Project sponsor(S): Ming Chen and Arun Olappamanna Vasudevan

Reading and resources for all NFSv4 projects:

- http://www.cs.sunysb.edu/~ezk/cse595-s15/nfs/ch1+6.pdf
- http://nfs.sourceforge.net
- https://github.com/nfs-ganesha

NFSv4 is an extensible network file-access protocol.  It has a protocol with
compound multi-operations in one message and even a callback protocol.  As
such, it's highly flexible.  Ganesha is an implementation of NFS4 in
user-level, making it easier to try new ideas (most NFS client/server code
is in the kernel).

(1a) Transactional compounds

Currently, you pack multiple ops into a compound, and send it to the server.
The server executes each op in order, and stops as soon as an op fails.

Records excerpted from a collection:
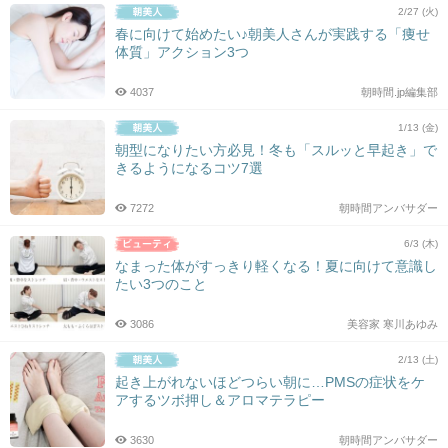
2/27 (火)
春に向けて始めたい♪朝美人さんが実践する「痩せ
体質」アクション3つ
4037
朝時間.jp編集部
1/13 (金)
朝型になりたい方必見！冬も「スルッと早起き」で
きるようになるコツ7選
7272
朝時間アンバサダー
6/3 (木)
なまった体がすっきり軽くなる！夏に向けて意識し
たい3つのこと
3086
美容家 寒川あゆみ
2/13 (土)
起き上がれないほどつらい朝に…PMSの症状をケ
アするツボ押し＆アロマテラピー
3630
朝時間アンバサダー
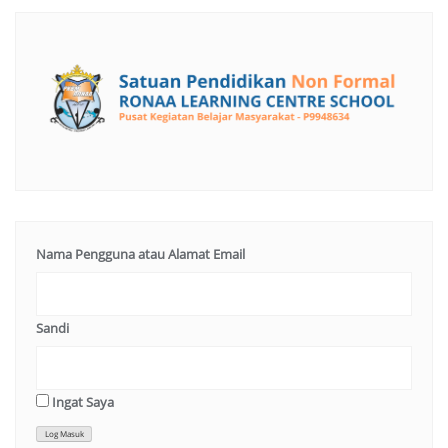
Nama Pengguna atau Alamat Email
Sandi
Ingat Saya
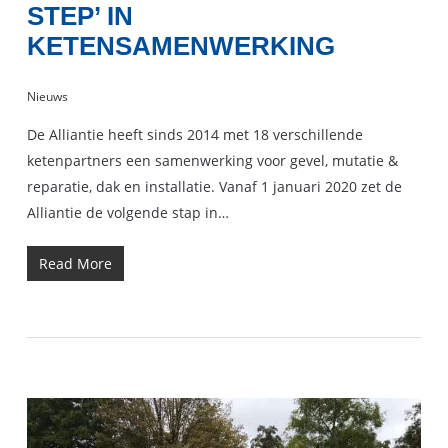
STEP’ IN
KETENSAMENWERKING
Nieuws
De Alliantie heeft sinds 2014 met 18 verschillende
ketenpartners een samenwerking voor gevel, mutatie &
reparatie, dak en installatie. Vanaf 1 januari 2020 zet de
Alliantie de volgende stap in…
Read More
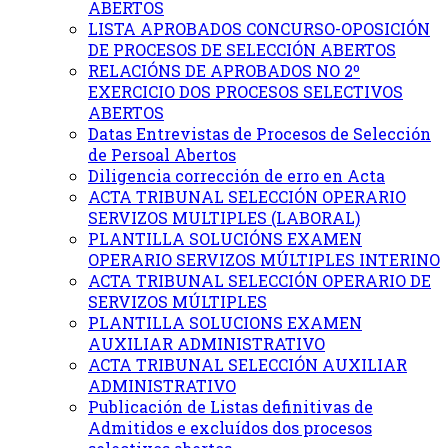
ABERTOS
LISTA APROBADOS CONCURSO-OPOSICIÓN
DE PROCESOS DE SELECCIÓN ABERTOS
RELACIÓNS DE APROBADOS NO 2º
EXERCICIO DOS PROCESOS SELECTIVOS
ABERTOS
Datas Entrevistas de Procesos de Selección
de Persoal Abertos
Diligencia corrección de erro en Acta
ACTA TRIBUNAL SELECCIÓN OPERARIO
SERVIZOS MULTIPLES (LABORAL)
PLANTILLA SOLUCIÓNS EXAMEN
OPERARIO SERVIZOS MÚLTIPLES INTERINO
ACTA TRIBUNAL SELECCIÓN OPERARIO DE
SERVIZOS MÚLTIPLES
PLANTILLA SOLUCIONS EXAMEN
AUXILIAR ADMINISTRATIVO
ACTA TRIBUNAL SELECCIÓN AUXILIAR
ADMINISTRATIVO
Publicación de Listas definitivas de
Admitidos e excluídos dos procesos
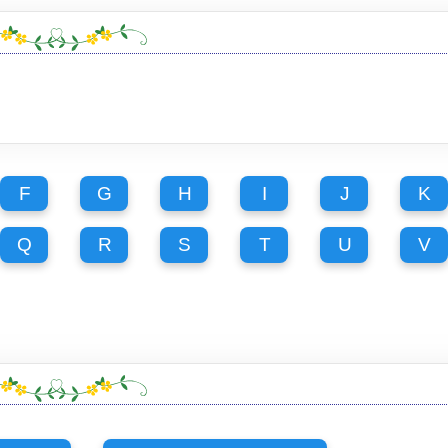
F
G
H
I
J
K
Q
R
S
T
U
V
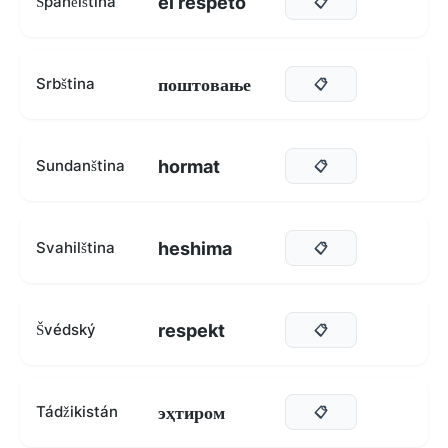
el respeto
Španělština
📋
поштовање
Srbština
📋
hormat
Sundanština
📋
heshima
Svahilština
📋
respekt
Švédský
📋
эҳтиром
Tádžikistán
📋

> **Exercise set**
**a)** According to the NFSv4 project description, what is Ganesha?
**b)** Update the passage of the NFSv4 project description starting at "NFSv4 is an" and ending at "to the server.", replacing "callback protocol" with "notification protocol".
**c)** Take the NFSv4 project description further, continuing from its last sentence.

> **Answers to each task**
**a)** Ganesha is a user-level implementation of NFS4.

**b)**
NFSv4 is an extensible network file-access protocol.  It has a protocol with
compound multi-operations in one message and even a notification protocol.  As
such, it's highly flexible.  Ganesha is an implementation of NFS4 in
user-level, making it easier to try new ideas (most NFS client/server code
is in the kernel).

(1a) Transactional compounds

Currently, you pack multiple ops into a compound, and send it to the server.

**c)**
This makes error handling difficult for compounds with many operations
because each operation inside may fail in many different manners.  Design an
extension to NFS4's compounds so that when multiple ops are packed into a
singe compound, they can be executed as a single transaction: either all of
them would succeed or not.  You'd have to decide how to mark the start/end
of a transaction, whether to pack multiple operations in a single compound,
and how to ensure atomicity (e.g., if you executed one op and it failed, how
do you undo the effects of previous ops).

The project has two parts: one on the NFS client side, and one on the server
side.  On the client side, the first task is to design a transactional
file-system (FS) API, which should be powerful and flexible so that it
significantly simplifies development of FS-related applications.  Meanwhile,
the API should be simple so that it is intuitive to use and feasible to
implement.  The second task is to implement the API as a C library.  To make
the library efficient, we probably need to add a general NFS compounding
support into the Linux kernel.  The in-kernel compounding support can be
implemented by adding hints to the existing in-kernel NFS client, which
already use compounds.  The last task on the client side is to modify some
existing (or to develop new) applications using the transactional API so
that we can measure the benefits of our transactional compounds in terms of
performance and line-of-code reductions.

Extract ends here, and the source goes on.